Shares of Airbnb (ABNB 1.43%) were sliding today as the travel stock reacted to yesterday's interest rate hike from the Federal Reserve and hawkish commentary on ongoing rate hikes as the central bank seeks to rein in inflation.
Though there was no company-specific news out on Airbnb, the interest rate movement was enough to push the stock lower today.
As of 10:55 a.m. ET, the stock was down 6.3%, while the Nasdaq was off just over 1%.
As an expensive travel stock, Airbnb has greater sensitivity to interest rates than most of the market. Travel, especially the vacation/personal travel that Airbnb specializes in, is one of the more discretionary categories of consumer spending. When the economy is strong, consumers tend to spend more on vacations.

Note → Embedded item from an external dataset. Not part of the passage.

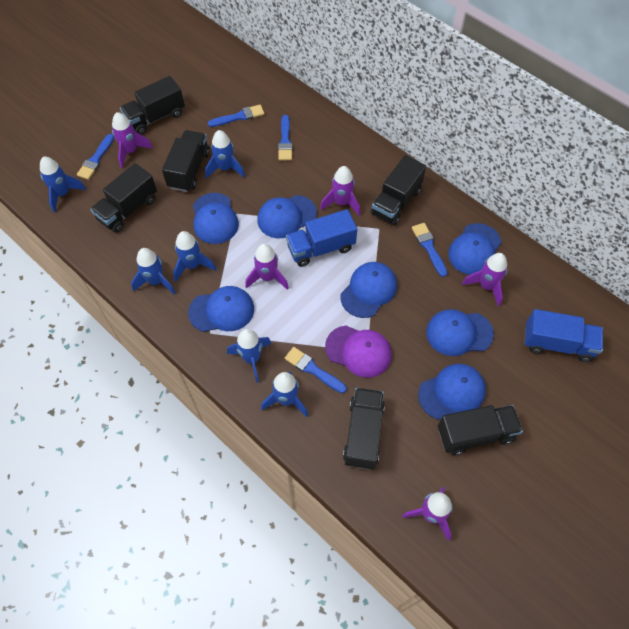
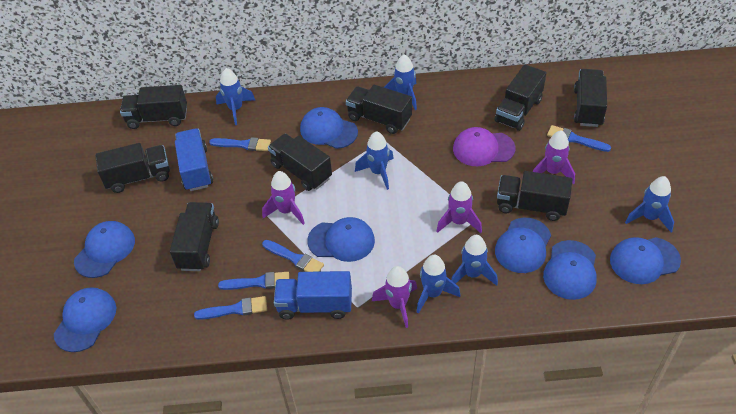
black truck: 6 -> 8
purple rocket: 5 -> 4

The Federal Reserve is raising interest rates to combat inflation, but Fed chair Jerome Powell said at the press conference that a higher unemployment rate and even a recession are potential consequences of rising rates. Still, the central bank believes the best course of action is to tame inflation, even if it comes at the expense of wounding the economy.
Travel stocks were down broadly today as peers like Expedia and Booking Holdings reacted to the news, but Airbnb was down more sharply, likely because the stock is more expensive than its peers and because vacation travel is generally more discretionary than business travel.
Following its decision to lay off a quarter of its staff early in the pandemic and focus on profitability, Airbnb has delivered on that promise. In its second quarter, it posted an adjusted EBITDA margin of 34% on revenue growth of 58% to $2.1 billion.
Those are stellar numbers, showing that so far the company has been unbothered by fears of a recession. The economy looks strong for now as unemployment remains low and consumers are happy to spend on travel, but Airbnb investors should keep an eye on the macro environment, as rising rates could pose a risk for the home-sharing stock.